The great oval consists of 10 uprights, the inner with the altar, of 20, the great circle of 30, the inner of 40. 10, 20, 30, 40 together, make 100 upright stones. 5 imposts of the great oval, 30 of the great circle, the 2 stones standing upon the bank of the area, the stone lying within the entrance of the area, and that standing without. There seems to have been another stone lying upon the ground, by the vallum of the court, directly opposite to the entrance of the avenue. All added together, make just 140 stones, the number of which Stonehenge, a whole temple, is compos’d. Behold the solution of the mighty problem, the magical spell is broke, which has so long perplex’d the vulgar! they think ’tis an ominous thing to count the true number of the stones, and whoever does so, shall certainly die after it. Thus the Druids contented themselves to live in huts and caves: whilst they employ’d many thousands of men, a whole county, to labour at these publick structures, dedicated to the Deity.

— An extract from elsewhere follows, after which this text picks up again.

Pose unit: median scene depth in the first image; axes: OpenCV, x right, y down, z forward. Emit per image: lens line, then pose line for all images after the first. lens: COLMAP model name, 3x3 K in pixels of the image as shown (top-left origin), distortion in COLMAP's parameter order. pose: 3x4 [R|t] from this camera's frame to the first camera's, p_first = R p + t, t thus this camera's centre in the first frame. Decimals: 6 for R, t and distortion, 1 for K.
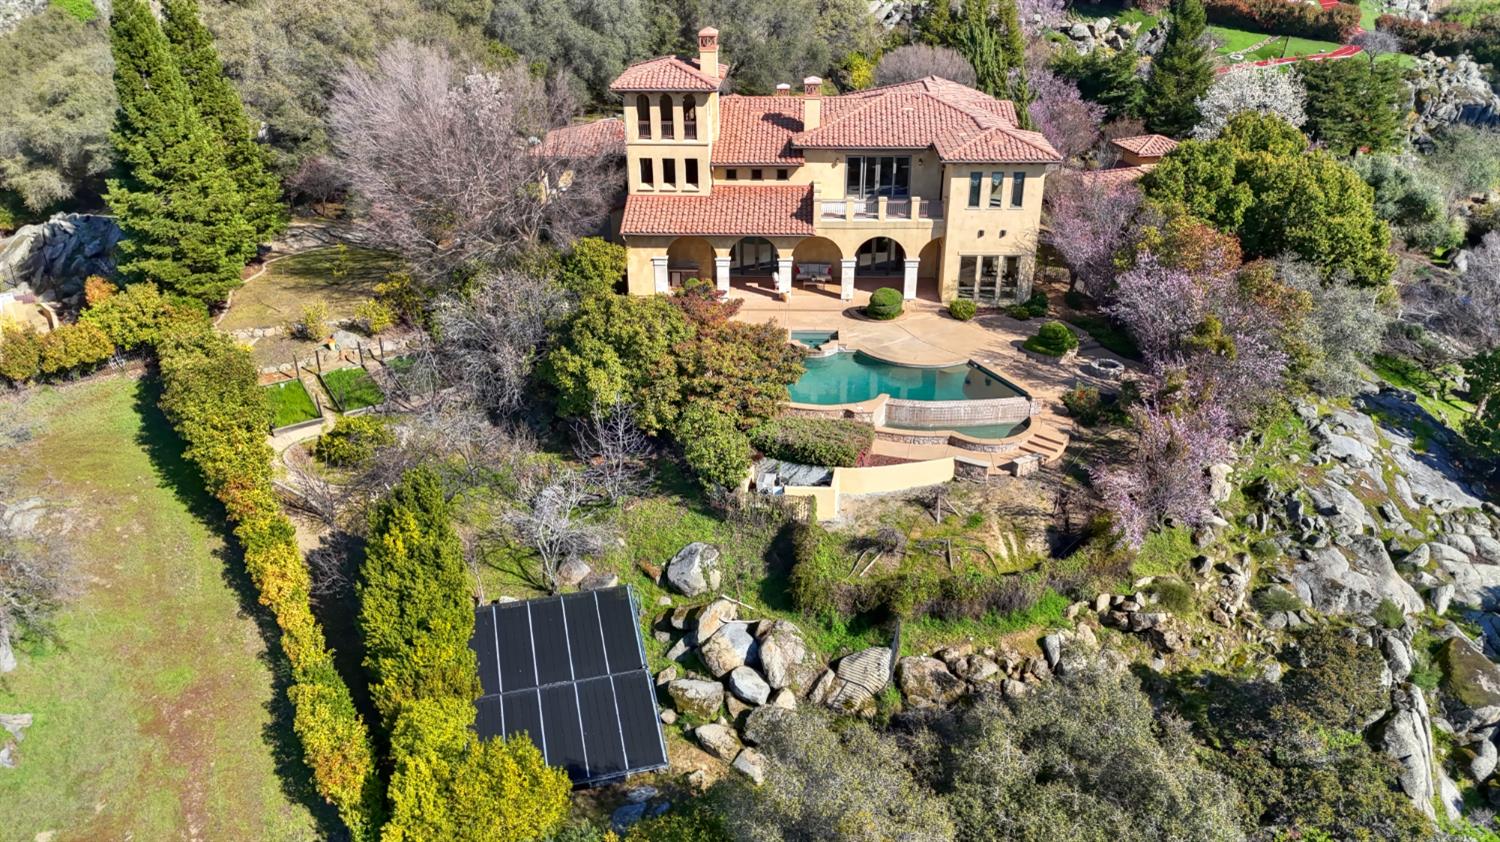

Our altar here is laid toward the upper end of the adytum, at present flat on the ground, and squeez’d (as it were) into it, by the weight of the ruins upon it. ’Tis a kind of blue coarse marble, such as comes from Derbyshire, and laid upon tombs in our churches and church-yards. Thus Virgil describes an ancient altar, after the Etruscan fashion, and which probably had remain’d from patriarchal times.